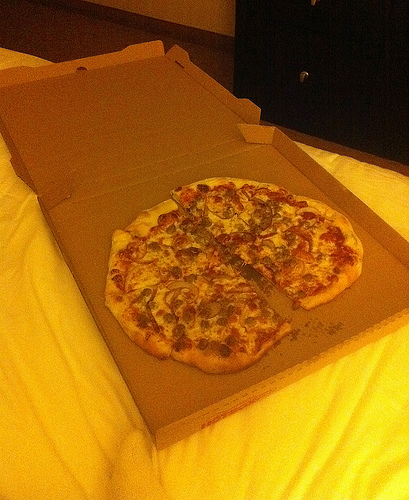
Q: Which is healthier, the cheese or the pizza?
A: The cheese is healthier than the pizza.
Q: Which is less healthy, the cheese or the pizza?
A: The pizza is less healthy than the cheese.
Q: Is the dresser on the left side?
A: No, the dresser is on the right of the image.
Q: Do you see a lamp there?
A: No, there are no lamps.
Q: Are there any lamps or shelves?
A: No, there are no lamps or shelves.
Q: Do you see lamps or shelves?
A: No, there are no lamps or shelves.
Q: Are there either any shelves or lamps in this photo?
A: No, there are no lamps or shelves.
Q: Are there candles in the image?
A: No, there are no candles.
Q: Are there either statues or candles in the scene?
A: No, there are no candles or statues.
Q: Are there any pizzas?
A: Yes, there is a pizza.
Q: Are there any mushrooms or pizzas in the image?
A: Yes, there is a pizza.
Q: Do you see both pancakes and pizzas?
A: No, there is a pizza but no pancakes.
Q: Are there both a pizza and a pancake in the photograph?
A: No, there is a pizza but no pancakes.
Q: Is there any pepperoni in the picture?
A: No, there is no pepperoni.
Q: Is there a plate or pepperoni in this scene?
A: No, there are no pepperoni or plates.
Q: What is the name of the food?
A: The food is a pizza.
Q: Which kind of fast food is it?
A: The food is a pizza.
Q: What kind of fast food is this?
A: This is a pizza.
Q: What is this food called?
A: This is a pizza.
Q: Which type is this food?
A: This is a pizza.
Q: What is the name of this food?
A: This is a pizza.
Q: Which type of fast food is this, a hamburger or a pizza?
A: This is a pizza.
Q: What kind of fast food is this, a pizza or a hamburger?
A: This is a pizza.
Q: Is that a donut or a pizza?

§

(Exercise requirements)
Rewrite the stretch from the line containing "Q: What kind of fast food is this, a" through the end of the lines, putting "cheeseburger" in place of "hamburger" and leaving everything else unchanged.

(Answer to this exercise)
Q: What kind of fast food is this, a pizza or a cheeseburger?
A: This is a pizza.
Q: Is that a donut or a pizza?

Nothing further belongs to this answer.